As the leading flow-based solution that delivers cost effective, end-to-end network visibility, StealthWatch leverages the existing network infrastructure by aggregating NetFlow and sFlow data from Cisco, Foundry, Extreme, Juniper, and HP ProCurve routers and switches as well as native flow capture to detect malicious behavior across geographically dispersed enterprises. Once identified by StealthWatch, infected devices can be contained for remediation through TippingPoint’s quarantine capability, which works with TippingPoint systems and existing network switches or management systems to block malicious traffic, and contain infected end points for remediation of infected devices.

Through this interoperability, StealthWatch users can utilize TippingPoint’s broad and flexible set of enforcement capabilities, which include displaying a remediation Web page, blocking a port, or redirecting the infected end point to a secure VLAN based on administrator policy. By ensuring any device can be contained for remediation, businesses maintain a healthy network and block the internal spread of attacks, significantly reducing technical support calls and costs.

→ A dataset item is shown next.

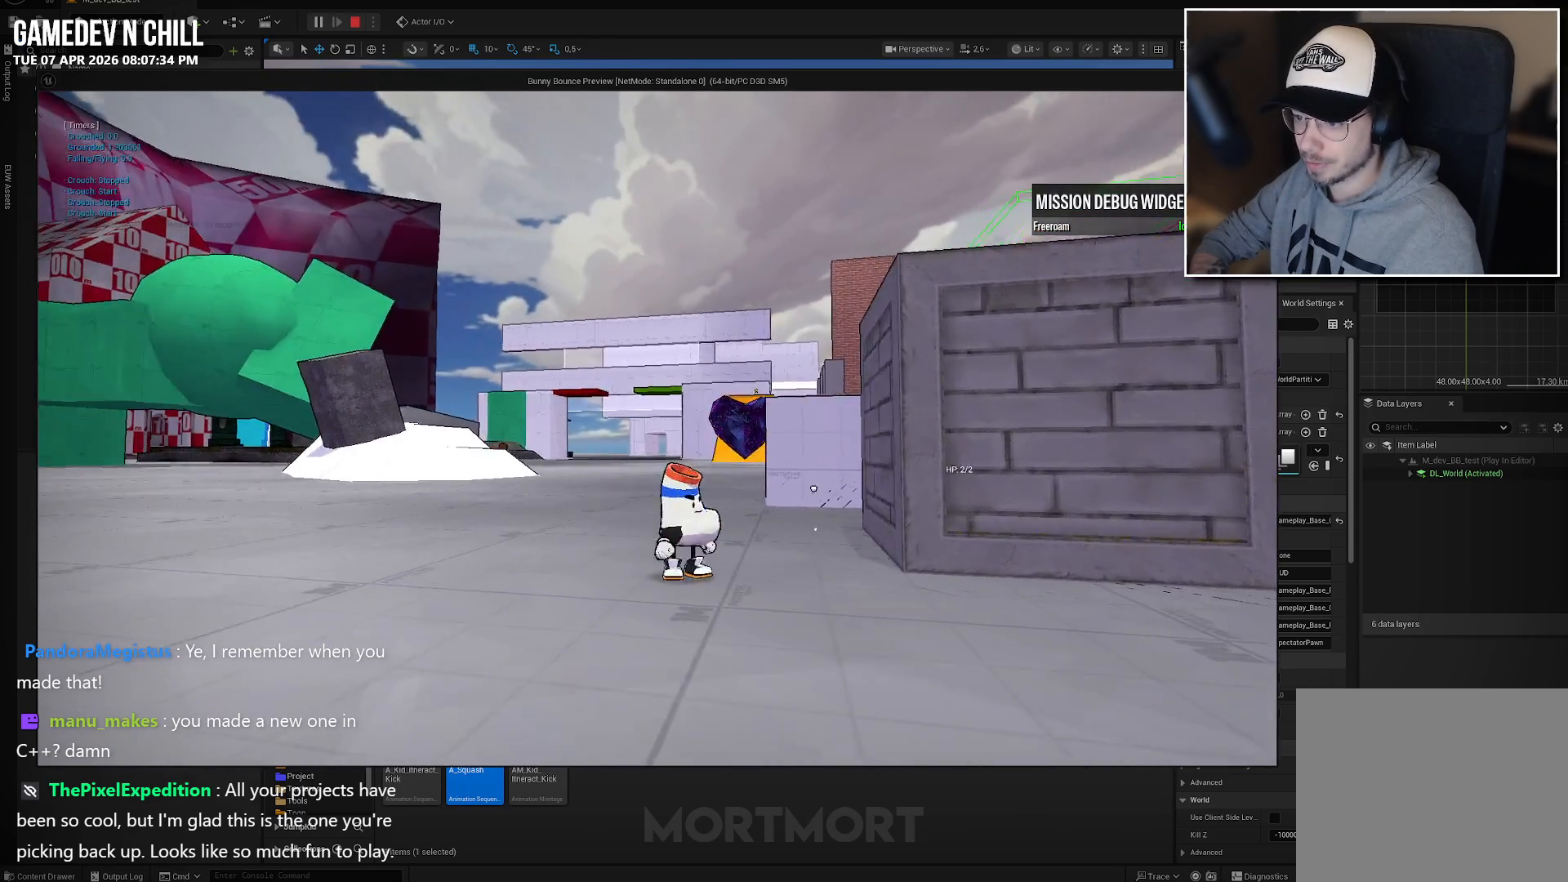
{"buttons": [], "left_stick": "center", "right_stick": "center", "events": [[183, "left_stick", "center"]]}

“This is an important step in the evolution of enterprise security,” said Neal Hartsell, vice president of marketing for TippingPoint. “Security is getting more complex to administer and manage. One way to alleviate complexity is to extend the power of our IPS’s traffic classification and policy enforcement strength to network behavior analysis tools – enabling customers to maximize their existing security investments, automate end point security, and reduce the cost and complexity of overall security policy enforcement.”

“This integration brings together best of breed NBA and IPS technologies to enhance security postures and improve network health, while reducing the total cost of security management,” said Harland LaVigne, president and CEO of Lancope. “By partnering with TippingPoint, we are furthering our commitment to provide our customers with the most expedient and effective means to mitigate risks to the network and eliminate threats.”